*Your task*: Turn the data below, from the line containing "Un factor clave" through the line containing "Isabel Pantoja" (both included), into a Markdown table. Use a column named Row for a running number and a column named Line for the text, and skip blank lines.

*Input*:
[Start of section]

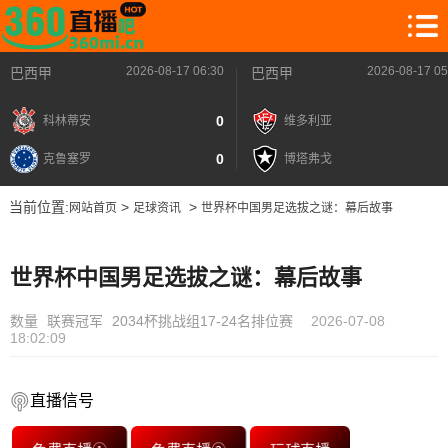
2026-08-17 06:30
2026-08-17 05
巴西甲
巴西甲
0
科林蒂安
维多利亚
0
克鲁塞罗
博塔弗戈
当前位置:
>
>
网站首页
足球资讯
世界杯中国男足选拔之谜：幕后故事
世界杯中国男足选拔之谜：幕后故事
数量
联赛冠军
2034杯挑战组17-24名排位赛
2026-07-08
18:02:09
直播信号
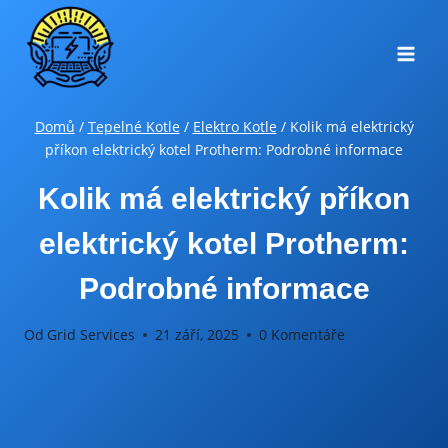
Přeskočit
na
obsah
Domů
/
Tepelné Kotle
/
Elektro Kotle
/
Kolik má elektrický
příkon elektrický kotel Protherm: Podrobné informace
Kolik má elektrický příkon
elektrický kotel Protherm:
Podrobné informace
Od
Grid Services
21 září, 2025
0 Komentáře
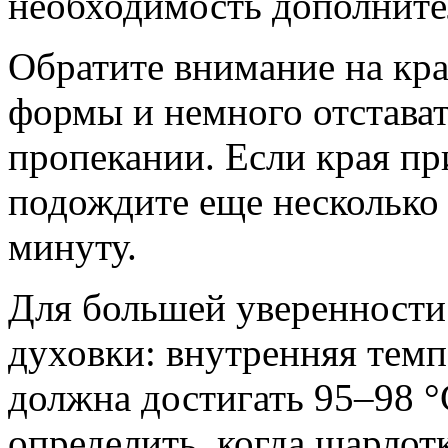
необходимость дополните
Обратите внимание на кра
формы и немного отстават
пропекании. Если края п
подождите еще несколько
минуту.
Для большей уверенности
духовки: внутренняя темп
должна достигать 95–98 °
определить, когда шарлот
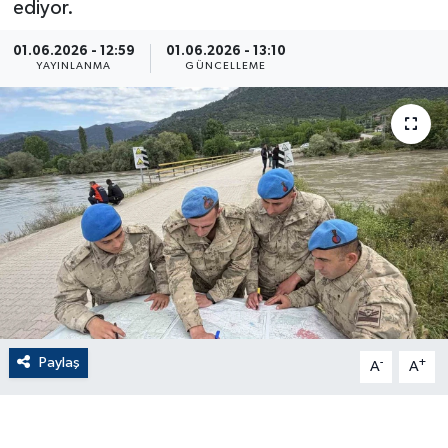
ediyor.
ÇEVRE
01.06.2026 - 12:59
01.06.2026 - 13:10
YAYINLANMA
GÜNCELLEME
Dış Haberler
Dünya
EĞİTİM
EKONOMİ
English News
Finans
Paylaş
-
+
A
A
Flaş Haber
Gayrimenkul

[End of section]
[Start of section]

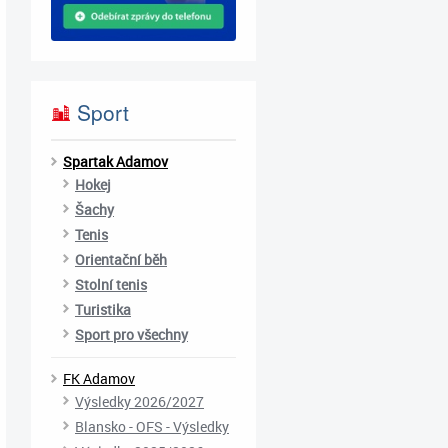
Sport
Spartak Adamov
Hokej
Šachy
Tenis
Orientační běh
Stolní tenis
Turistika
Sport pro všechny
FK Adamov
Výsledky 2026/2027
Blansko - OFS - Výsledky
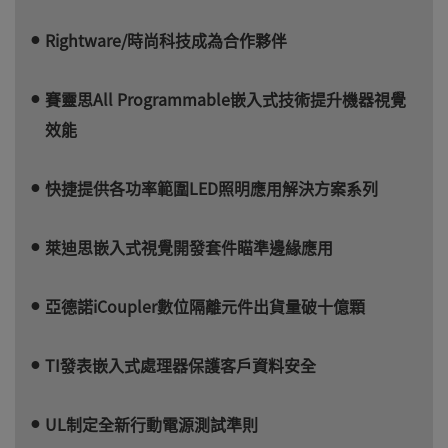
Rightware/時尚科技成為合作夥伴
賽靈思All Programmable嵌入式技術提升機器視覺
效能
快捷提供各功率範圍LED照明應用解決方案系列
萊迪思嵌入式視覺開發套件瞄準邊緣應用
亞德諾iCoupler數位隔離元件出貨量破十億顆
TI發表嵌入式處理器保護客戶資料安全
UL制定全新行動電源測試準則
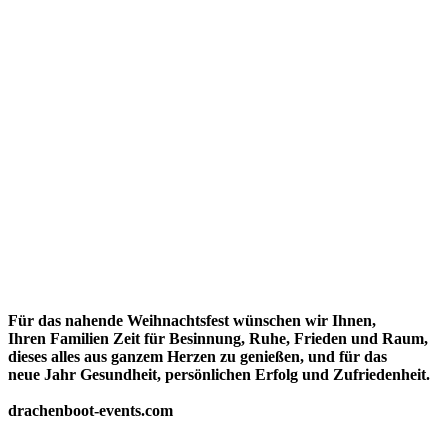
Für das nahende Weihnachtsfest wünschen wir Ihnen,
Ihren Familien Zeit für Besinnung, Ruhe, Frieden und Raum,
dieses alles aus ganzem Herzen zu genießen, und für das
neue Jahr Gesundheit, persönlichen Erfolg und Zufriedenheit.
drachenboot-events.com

[End of section]
[Start of section]

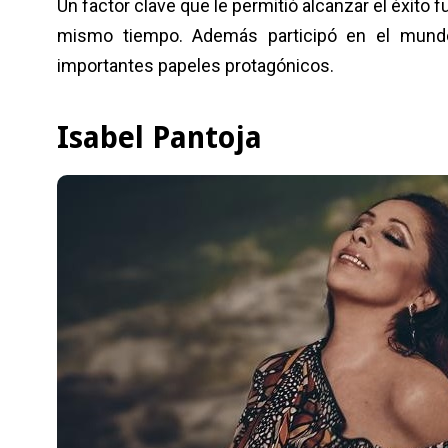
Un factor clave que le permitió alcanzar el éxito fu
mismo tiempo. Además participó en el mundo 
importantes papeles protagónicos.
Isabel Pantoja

[End of section]

*Written response*:
| Row | Line |
|---|---|
| 1 | Un factor clave que le permitió alcanzar el éxito fu |
| 2 | mismo tiempo. Además participó en el mundo  |
| 3 | importantes papeles protagónicos. |
| 4 | Isabel Pantoja |